Bu konu avukat, akademisyen, sendikalar tarafından enine boyuna tartışıldı ve ortaya farklı görüşler çıktı.

Kimine göre etkili bir hukuk yolu olmadığı için doğrudan AİHM’e gidilebilir, kimine göre İdare mahkemesi sonra AYM ve AİHM, kimine göre hem AYM ve hem de İdari yargı, bir başka görüşe göre AYM ve Danıştay daha sonra AİHM’e gidilmelidir.

Bizim görüşümüz iç hukuk yolları açıktır, hak kaybına uğramamak için önce AYM ve Danıştay, sonra AİHM’e başvurulmalıdır.

İç hukuk yolları açıktır çünkü ihraçların yapıldığı KHK’ler anayasaya ve kanunlara aykırıdır. KHK ile kişisel bir işlem olan kamudan ihraç işlemi yapılmıştır. Oysa kanun ve KHK ile kişisel işlem yapılamaz, kanun ve KHK ile objektif, soyut ve genel kurallar konulabilir.

KHK’ler zaman, konu ve amaç açısından sınırlıdırlar. KHK’ler OHAl dönemi için geçerlidir ve KHK’ler ile kalıcı işlem yapılamaz.

Kişilerin kamu görevinden ihraçları KHK ile yapılmak suretiyle mahkemeye erişim ve savunma hakları konusunda ciddi şüpheler oluşturulmuş olacak ki hukukçular olağan hukuk yolları konusunda net bir sonuca varamamaktadırlar. Bu bile tek başına KHK’lerin hukuka aykırı olduğunun açık bir kanıtıdır.

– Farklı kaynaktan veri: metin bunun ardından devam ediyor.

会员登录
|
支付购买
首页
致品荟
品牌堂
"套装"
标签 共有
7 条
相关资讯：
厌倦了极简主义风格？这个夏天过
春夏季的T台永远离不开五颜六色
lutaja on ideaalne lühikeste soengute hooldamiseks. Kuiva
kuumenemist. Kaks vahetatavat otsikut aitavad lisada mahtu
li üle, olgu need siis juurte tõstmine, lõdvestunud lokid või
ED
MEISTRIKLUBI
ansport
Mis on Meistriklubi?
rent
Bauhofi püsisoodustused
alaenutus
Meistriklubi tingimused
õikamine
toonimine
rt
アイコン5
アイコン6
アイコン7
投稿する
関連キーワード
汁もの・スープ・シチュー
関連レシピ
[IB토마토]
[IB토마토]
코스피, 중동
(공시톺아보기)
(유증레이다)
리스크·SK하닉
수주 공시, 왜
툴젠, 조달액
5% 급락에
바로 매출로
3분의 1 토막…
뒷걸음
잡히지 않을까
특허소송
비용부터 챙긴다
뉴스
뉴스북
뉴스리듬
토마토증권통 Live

İhraçların yapıldığı KHK’ler anayasada yazılı KHK özelliklerini taşımadığı ve hukuka aykırı KHK’ler ile kişilerin “sosyal hukuk devleti ve adalet ilkeleriyle bağdaşmayacak surette ekonomik, sosyal hakları, maddî ve manevî varlığının geliştirmesi engellenmiştir.

Oysa anayasanın Devletin temel amaç ve görevleri başlığını taşıyan 5’inci maddesi –” Devletin temel amaç ve görevleri, Türk Milletinin bağımsızlığını ve bütünlüğünü, ülkenin bölünmezliğini, Cumhuriyeti ve demokrasiyi korumak, kişilerin ve toplumun refah, huzur ve mutluluğunu sağlamak; kişinin temel hak ve hürriyetlerini, sosyal hukuk devleti ve adalet ilkeleriyle bağdaşmayacak surette sınırlayan siyasal, ekonomik ve sosyal engelleri kaldırmaya, insanın maddî ve manevî varlığının gelişmesi için gerekli şartları hazırlamaya çalışmaktır.” demektedir.

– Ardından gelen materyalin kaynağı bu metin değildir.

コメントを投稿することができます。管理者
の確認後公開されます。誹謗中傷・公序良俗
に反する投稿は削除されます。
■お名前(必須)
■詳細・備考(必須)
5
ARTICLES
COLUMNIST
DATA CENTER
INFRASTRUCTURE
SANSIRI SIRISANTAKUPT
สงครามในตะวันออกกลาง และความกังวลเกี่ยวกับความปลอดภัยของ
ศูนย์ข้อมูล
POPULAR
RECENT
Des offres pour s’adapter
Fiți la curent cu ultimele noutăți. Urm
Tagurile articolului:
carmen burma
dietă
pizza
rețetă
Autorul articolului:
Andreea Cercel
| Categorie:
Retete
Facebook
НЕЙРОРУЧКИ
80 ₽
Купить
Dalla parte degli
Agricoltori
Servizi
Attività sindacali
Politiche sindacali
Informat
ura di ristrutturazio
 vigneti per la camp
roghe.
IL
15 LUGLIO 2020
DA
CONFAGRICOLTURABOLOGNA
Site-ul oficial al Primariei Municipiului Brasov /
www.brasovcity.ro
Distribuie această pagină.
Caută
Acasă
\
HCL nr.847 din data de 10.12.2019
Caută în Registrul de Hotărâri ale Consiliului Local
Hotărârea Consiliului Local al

Sayılan bu ve benzeri nedenlerle KHK’lere karşı iç hukuk yolu açıktır.

Etkili bir iç hukuk yolu var mıdır?

Bugün resmi dondurarak baktığınızda iç hukuk yollarından umutlu olmak için bir neden yoktur. Ancak toplum durağan değil dinamik bir yapıdır, yarın mutlaka bugünden farklı olacaktır.

Umutlu olmak

Devlet 15 Temmuz darbe girişimi sonrası kendisine karşı yakın bir tehlike olduğunu görmüş ve tehlikeyi bertaraf edecek önlemlere başvurmuştur. Tehlike tamamen izale edildikten sonra devleti yönetenlerin bakış açısının değişmesini beklemek doğaldır. Hiçbir iktidar haksızlıklar üzerinde iktidarını sürdürmek istemez. Ayrıca Türkiye Avrupa İnsan Hakları Sözleşmesinin tarafı olarak kaldığı sürece AİHM gidecek olan bu davalar devlete büyük bir maddi yük getireceği gibi Türkiye’yi uluslararası arenada zora sokabilir.

İktidarın bu gerçeği gözardı edeceğini düşünemeyiz.

Bütün bu nedenlerle gelecekten umutlu olabiliriz. İhraç edilenlerin yapacağı hak kaybına uğramamak için gerekli kanun yollarına süresinde başvurmaktır.